Le 1er novembre 2024, l’auvent de la gare de Novi Sad s’effondre, tuant 16 personnes. Cet incident a été le détonateur d’une contestation généralisée du pouvoir du président Vučić et d’une mobilisation démocratique inédite.
Le 5 novembre, des milliers de personnes se sont rassemblées dans les rues de Novi Sad pour manifester leur indignation. La conviction partagée est que l’accident aurait pu être évité si les autorités avaient tenu compte des risques d’accident sur lesquels un technicien avait alerté.
Une dynamique étudiante fondée sur l’autogestion
Malgré la mise en examen du ou de la responsable du chantier, la contestation s’étend dans le milieu étudiant. Début novembre, toutes les universités du pays participent à la contestation. Le Premier ministre Miloš Vučević présente sa démission.
La contestation est majoritairement animée par les étudiantEs qui occupent les facultés — souvent avec le soutien de leurs professeurEs. Des assemblées libres s’y tiennent pratiquement en permanence. On y expérimente la démocratie directe. Il ne peut y avoir de leader, car les manifestantEs craignent la concentration du pouvoir et prennent en compte le risque de répression ciblée.
Les étudiantEs ont initié des marches de protestation dans tout le pays pour dénoncer la corruption, le clientélisme, l’autoritarisme. Cette mobilisation exprime le début d’une recherche d’alternative au système parlementaire serbe, qui concentre le pouvoir entre les mains de minorités. Des participantEs affirment n’avoir eu, six mois avant les événements, aucun intérêt pour la politique et sont à présent satisfaitEs de pouvoir s’investir.
Une mobilisation populaire nationale
Les marches sont très bien accueillies par la population et rencontrent un large soutien populaire.
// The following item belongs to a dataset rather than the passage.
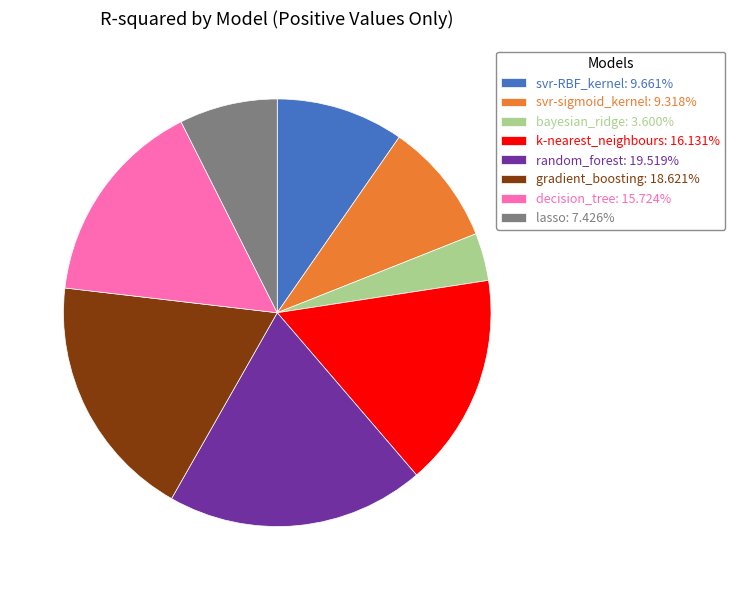

Combined, do lasso: 7.426% and decision_tree: 15.724% account for over 50%?

No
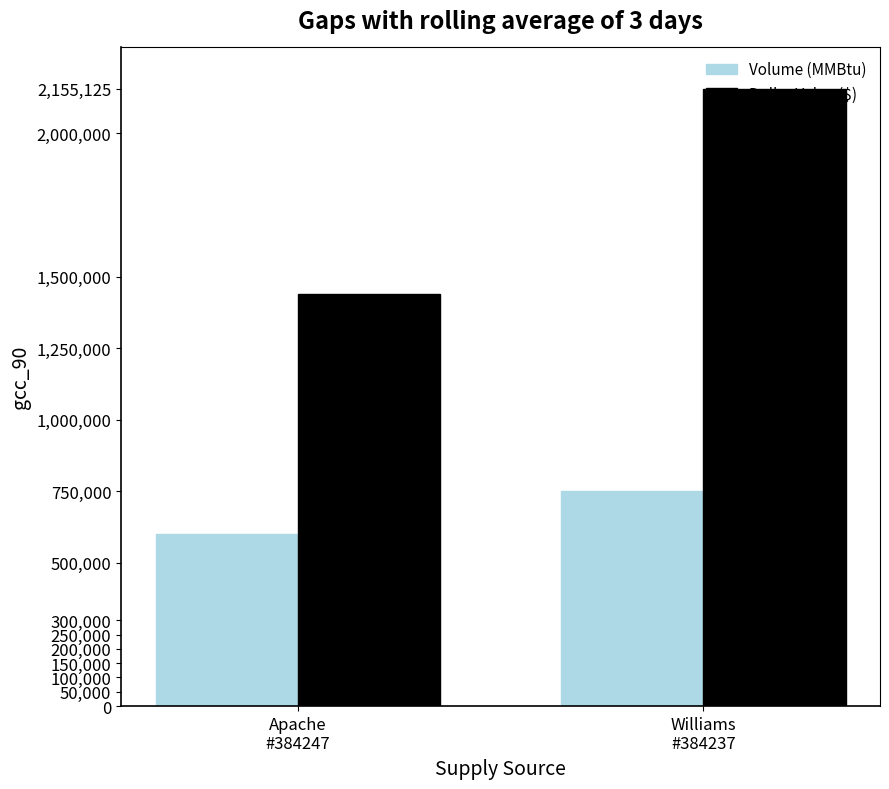

How many groups of bars are there?

2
Dans les campagnes, des paysanNEs offrent régulièrement nourriture et hébergement, et saisissent l’occasion pour dénoncer les prix dérisoires auxquels leurs produits sont rachetés par les grands groupes de distribution.
Le 15 mars 2025, le mouvement a pris une dimension générale. Une manifestation de plus de 300 000 personnes a eu lieu à Belgrade. Il semble que son ampleur — le pays compte 6,5 millions d’habitantEs — ait amené le pouvoir à renoncer à la répression, bien qu’un coup de canon assourdissant ait été tiré pour disperser la foule. L’importance de la mobilisation n’a cependant pas amené le président Vučić à modifier sa posture ni à entamer un dialogue avec les contestataires.
Le 28 juin 2025, la manifestation à Belgrade a rassemblé 140 000 personnes. Les étudiantEs ont déclaré que le mouvement se transformait en protestation citoyenne. L’illégitimité du gouvernement a été proclamée. Deux revendications politiques sont désormais mises en avant : la convocation d’élections anticipées et le démantèlement d’un camp militaire. Les motifs de mobilisation s’élargissent : corruption endémique, bradage des ressources naturelles à des entreprises étrangères, conditions précaires des travailleurEs et des agriculteurEs.
Répression et solidarité internationale
Face à ce nouvel élan démocratique, le gouvernement a répondu par la violence et les interventions policières. Un durcissement de la répression s’annonce dans les prochaines semaines. Depuis le 28 juin, des blocages de carrefours stratégiques se poursuivent partout dans le pays, et particulièrement dans la capitale.
Personne ne sait comment le pouvoir réussira à se dégager de l’impasse dans laquelle il s’enfonce. Le choix de la répression et sa dérive autoritaire ne sont pas de nature à favoriser l’acceptation de la candidature de la Serbie à l’entrée dans l’Union européenne, qui est pourtant une priorité affichée du pouvoir.
Il faut amplifier les mouvements de solidarité avec le peuple serbe, comme cela a déjà été le cas lors des deux visites de manifestantEs serbes à Bruxelles et à Strasbourg.